Spread the Idea Virus and Integrate Social Media To further promote your idea, consider adding social media sharing options that will allow interested users to share your website with their contacts and friends within their networks. This will help you get more traffic, without spending more money, and will hopefully result in higher conversion rates.
Maximize Engagement and Leverage the Crowd Now that you’ve launched your idea, set up proper tracking tools and start grassroots promotion via social networks — the validation process doesn’t stop there.
If you are ready to provide access, launch an email campaign to communicate with potential customers. Begin the discussion by asking them what they expect to see in a product. Some potential users may be surprised or shocked to hear that you are asking for their opinion, but you can use this as an opportunity to fine tune your idea.
Also, this is a great place to interview your potential customer to find out how they will use the product, how much they would pay for such a product and/or service, and if they would encourage their friends to use it.
Test, Refine and Repeat
At this point, you have taken what was just an idea, and have validated it as something that people would want. Furthermore, you have found out what specific features people would look for in that product. This will save you time from creating features that people don’t care about. Continue moving forward with product development.
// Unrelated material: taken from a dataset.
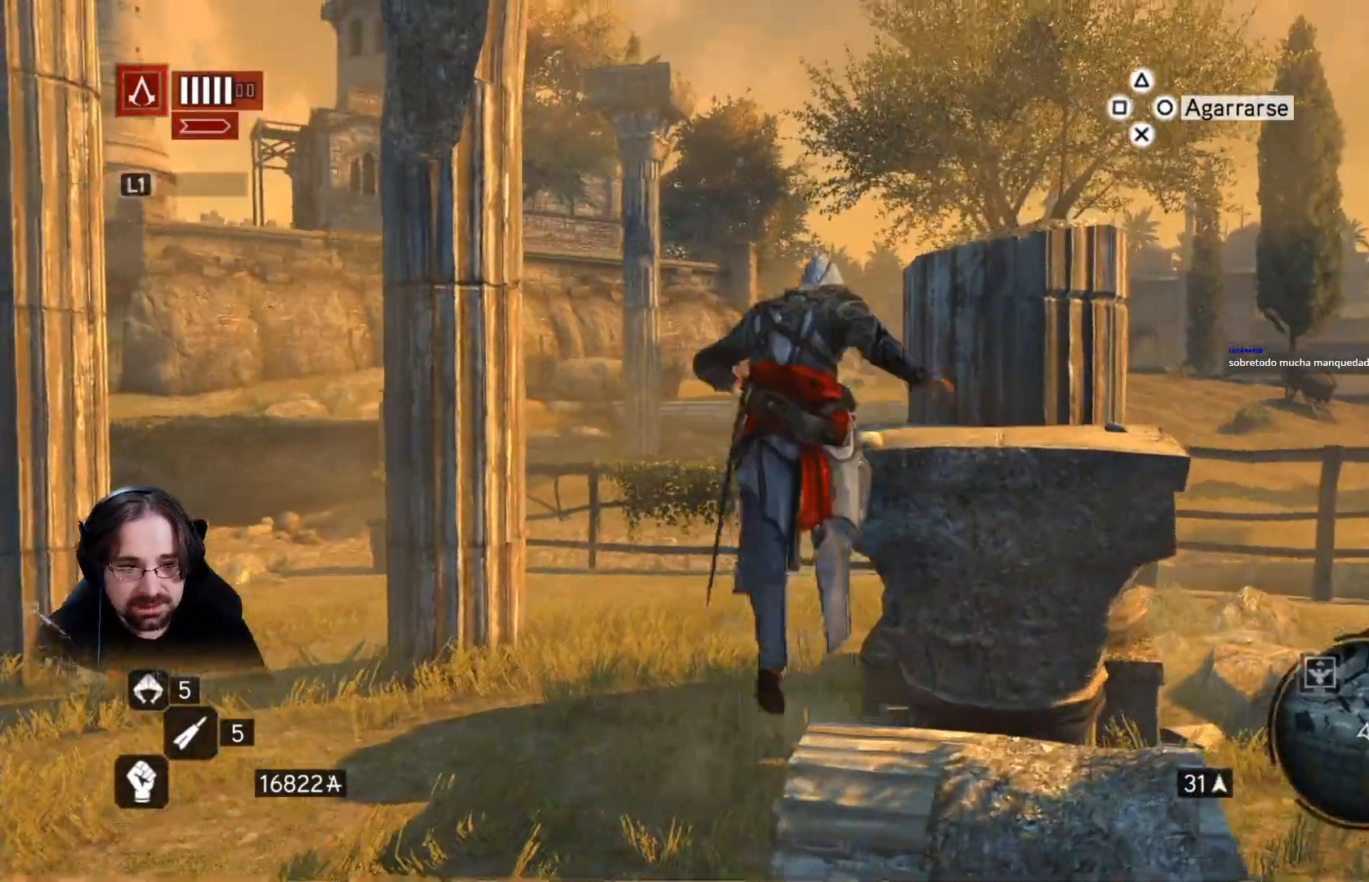
{"buttons": ["CROSS", "R2"], "left_stick": "up-right", "right_stick": "center", "events": [[167, "right_stick", "center"]]}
If this experiment has demonstrated a lack of interest in your concept, you may want to revisit the demand or utility of your idea. Ask people, specifically your target consumer, who can provide you with quality feedback. If the results demonstrate that your idea was a hit, get started on building your business.
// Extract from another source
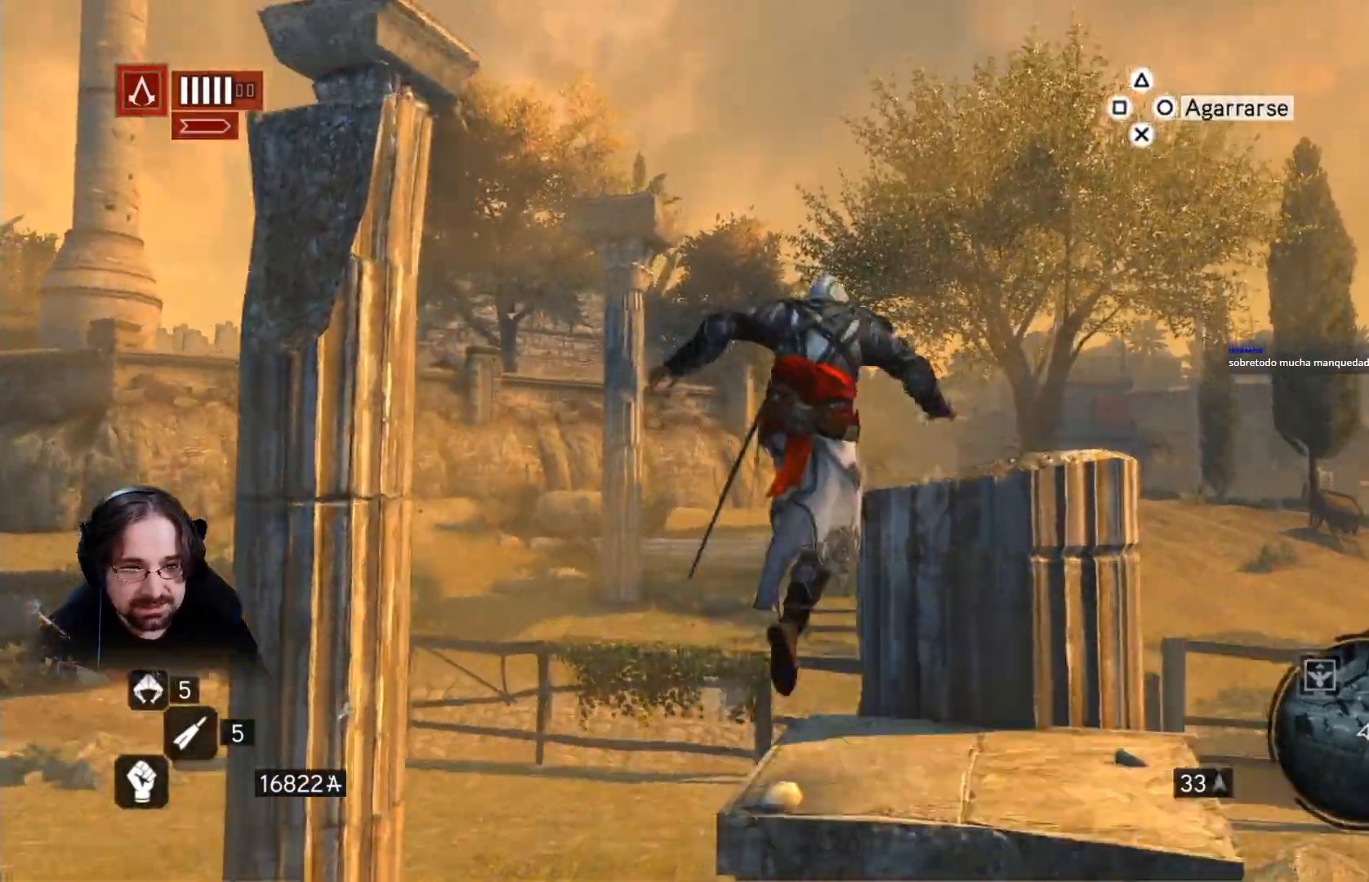
{"buttons": [], "left_stick": "up-right", "right_stick": "left", "events": [[67, "CROSS", "up"], [133, "R2", "up"], [500, "right_stick", "left"]]}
As you begin the process of developing your million-dollar idea, use some of the lean startup principles shared by experienced entrepreneurs like Eric Ries and Hiten Shah. For example, build a minimal-viable-product to further test the details of your product. Develop a bare and basic prototype and utilize it as first generation version.
Continue to request customer feedback along the way and constantly improve your product based on what customers want. Regardless of what direction you take, you are now better suited to evaluate the potential success of your big idea. I wish you the best of luck.